La Suisse, comme bien vous le pensez, est affectée elle aussi par ces problèmes et nous recevons chaque jour de nombreuses demandes de conseils de la part de producteurs suisses, et plus spécialement de nos compatriotes qui sont venus à Londres pour y surveiller leurs affaires de près.
Les deux problèmes que je viens de mentionner sont les suivants:
1) les contrats concernant la livraison de marchandises qui ont été conclus avant la chute de la Livre sterling, sont-ils affectés par cette chute, c’est-à-dire le fabricant suisse est-il obligé de livrer la marchandise contre paiement au cours actuel de la Livre et, d’autre part, est-il forcé d’accepter, pour des paiements qui sont venus à échéance avant le 20 septembre dernier, des Livres sterling au cours du jour?
Sur cette question se greffe encore celle de savoir comment ils peuvent se couvrir contre la dépréciation de la devise anglaise, en raison de contrats futurs.
2) comment les industriels étrangers peuvent-ils se couvrir contre le risque de l’introduction d’un tarif douanier en Grande-Bretagne?
ad. 1. Le problème de la différence de change revêt un double aspect, un aspect juridique et un aspect que je définirais comme aspect moral et pratique.
Au point de vue purement juridique, un contrat en Livres sterling est payable en cette monnaie, c’est-à-dire en Livres sterling indépendamment du cours de celle-ci à moins que le contrat ne spécifie expressément qu’il s’agit de Livres sterling or.
La question de savoir si les effets de la dépréciation de la monnaie anglaise doivent être supportés par le fabricant ou par l’importateur, doit être tranchée par les tribunaux. En règle générale, dans les milieux industriels britanniques et chez les juristes que nous avons consultés, on est d’avis que c’est aux fabricants qu’il appartient de supporter la perte. On admet également qu’un fournisseur étranger est lié par les contrats qu’il a conclus, et il ne peut pas se soustraire à leur exécution. Il doit donc livrer la marchandise et accepter en paiement de celle-ci la Livre sterling dépréciée comme s’il s’agissait d’une Livre sterling or.

***

§ **OBJECTIF**
Recopiez le passage de l'extrait sur la chute de la Livre sterling, en commençant par « ad. 1. Le problème » et en allant jusqu'à « Livres sterling or. ». Changez « juridique » en « légal ».

***

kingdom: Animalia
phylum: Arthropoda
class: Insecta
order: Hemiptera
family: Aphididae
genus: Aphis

***

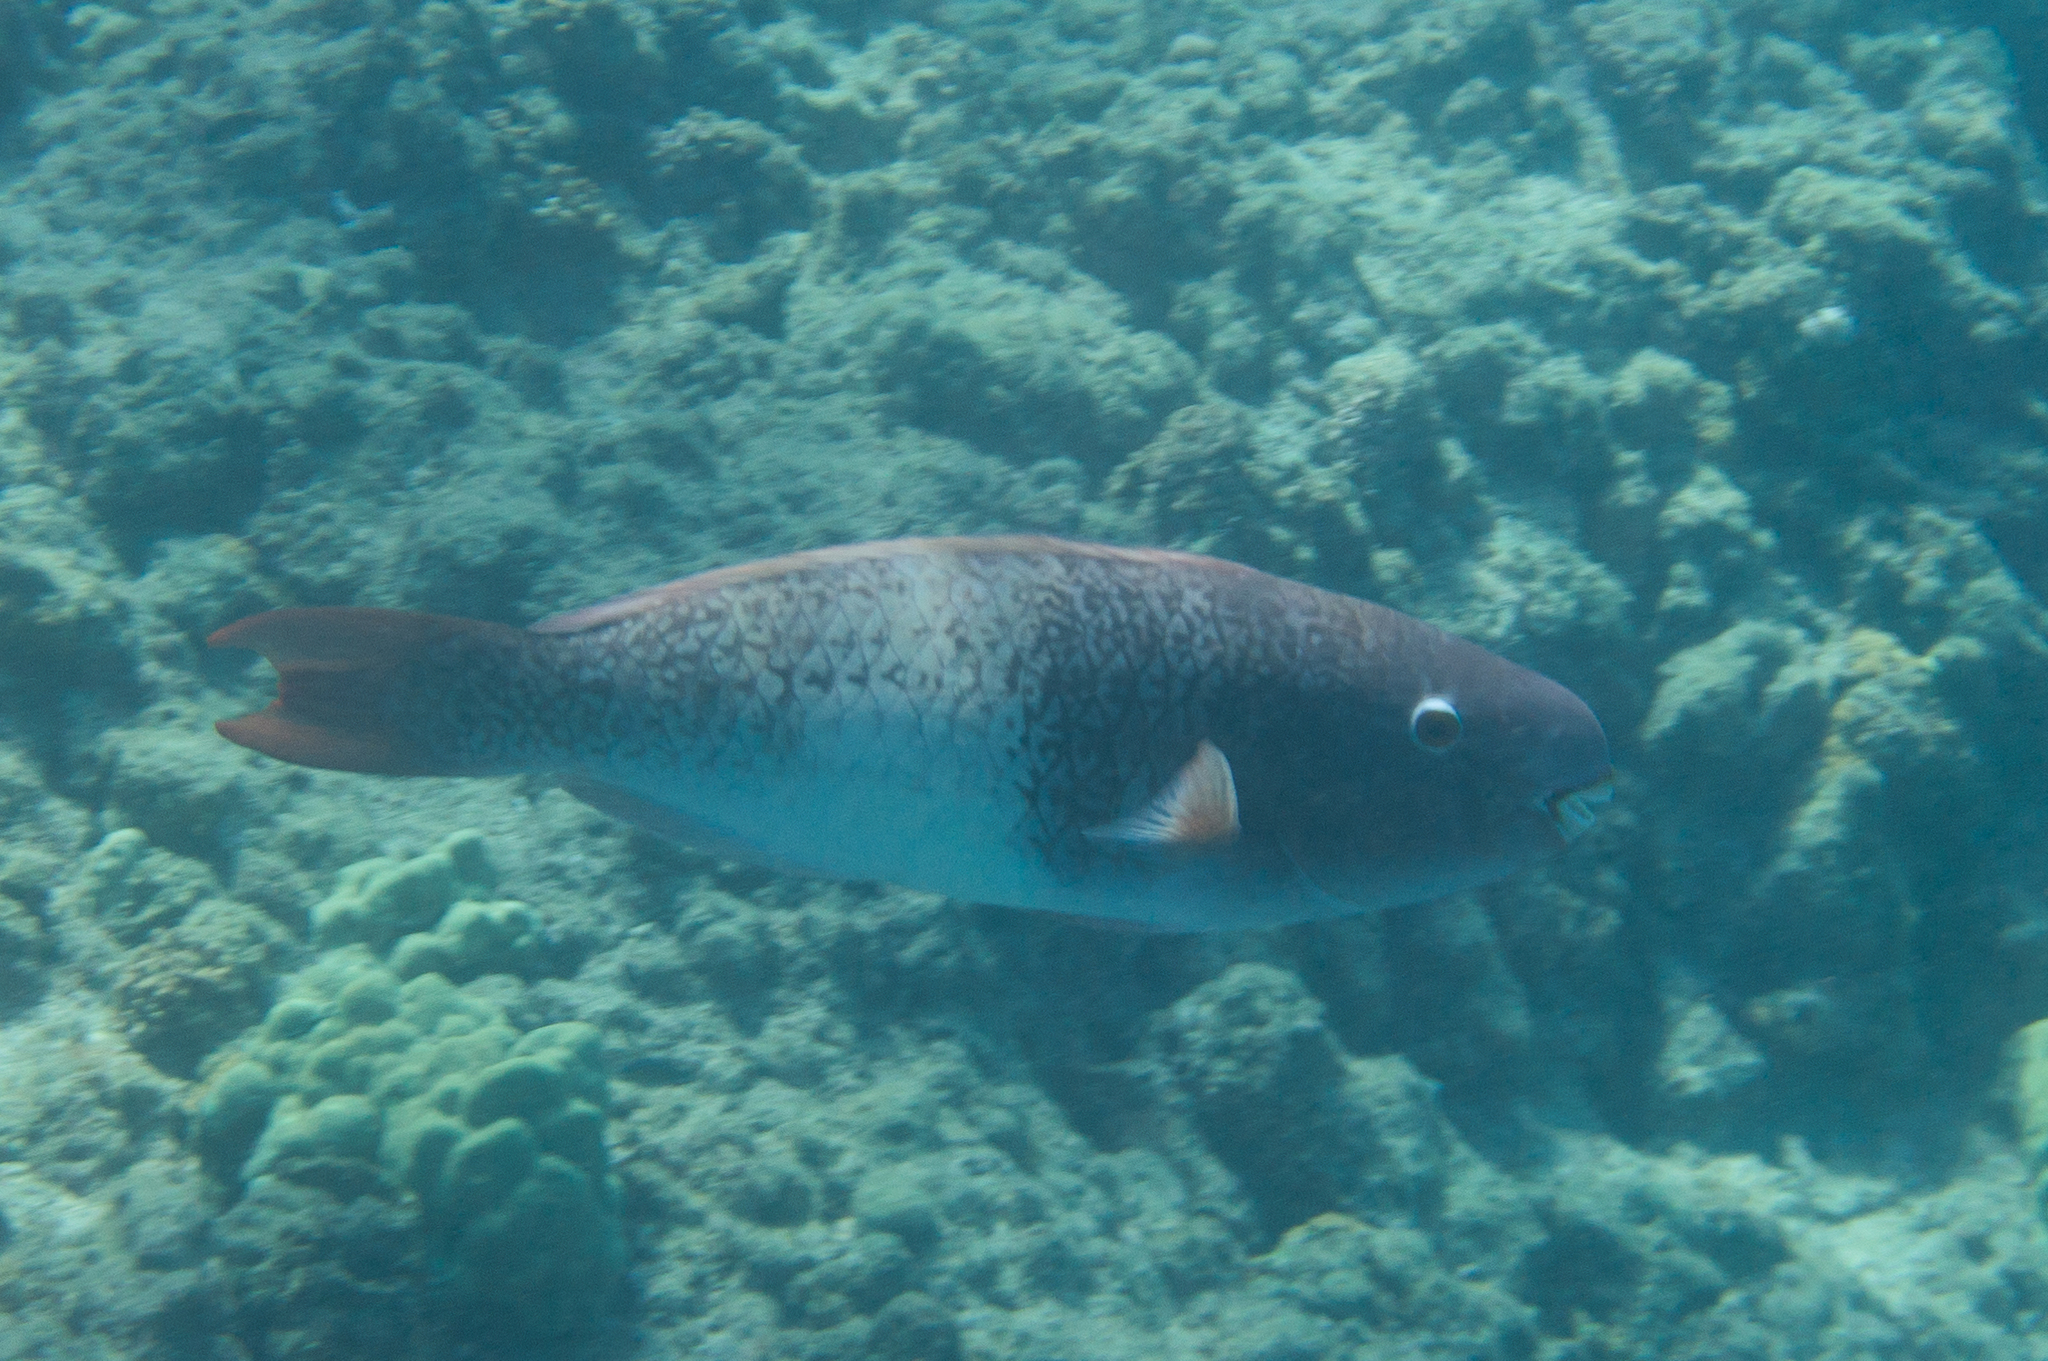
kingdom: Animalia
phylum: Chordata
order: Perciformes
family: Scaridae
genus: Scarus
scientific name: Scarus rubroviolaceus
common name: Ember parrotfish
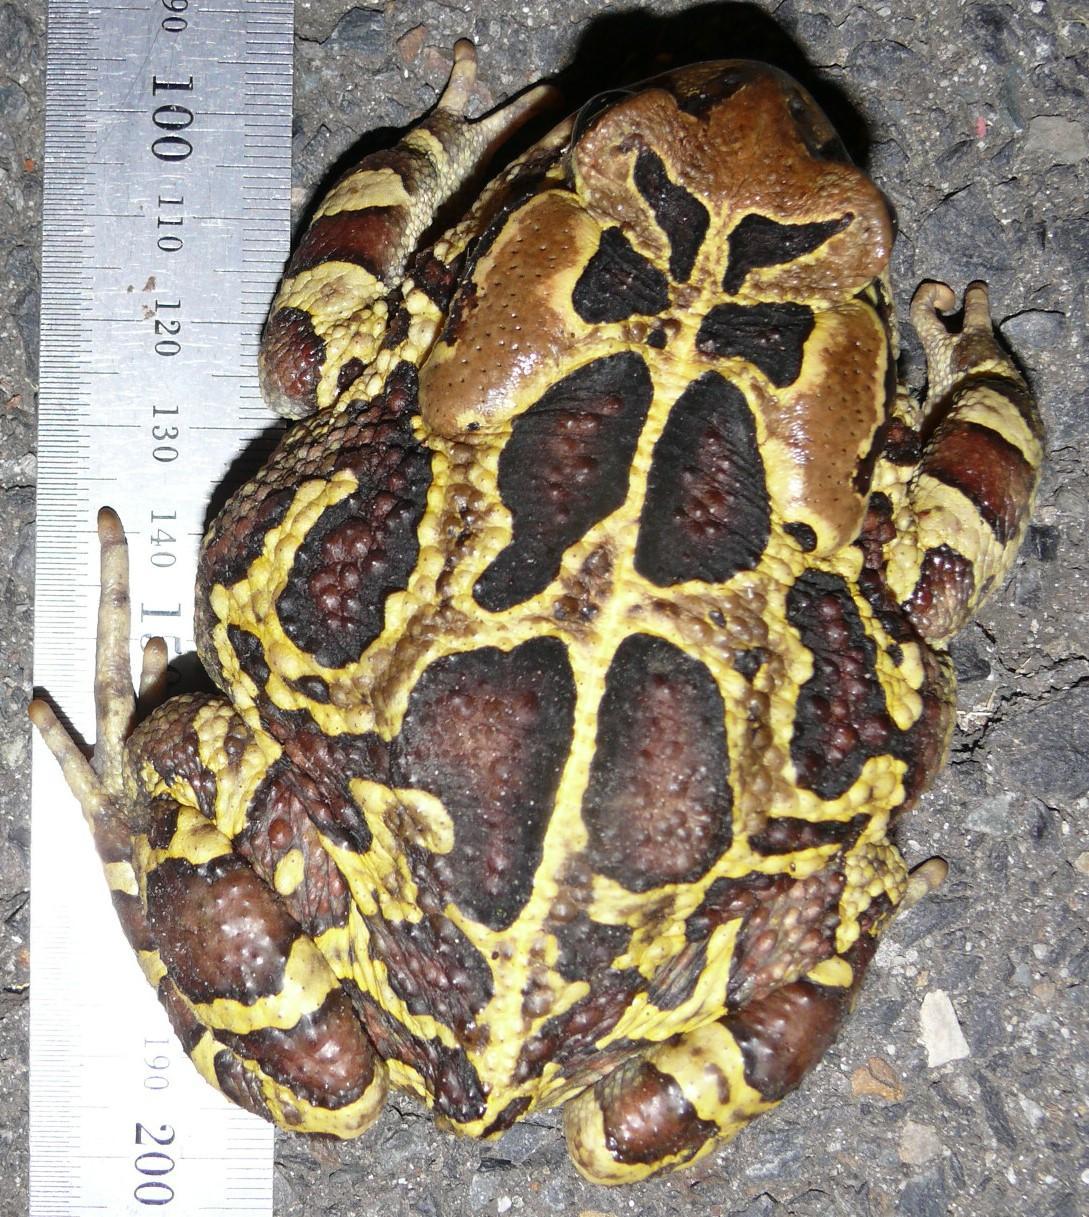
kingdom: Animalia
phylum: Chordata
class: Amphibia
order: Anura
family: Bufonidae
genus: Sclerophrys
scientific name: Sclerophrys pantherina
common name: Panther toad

***

§ **CORRIGÉ DÉTAILLÉ**
ad. 1. Le problème de la différence de change revêt un double aspect, un aspect légal et un aspect que je définirais comme aspect moral et pratique.
Au point de vue purement légal, un contrat en Livres sterling est payable en cette monnaie, c’est-à-dire en Livres sterling indépendamment du cours de celle-ci à moins que le contrat ne spécifie expressément qu’il s’agit de Livres sterling or.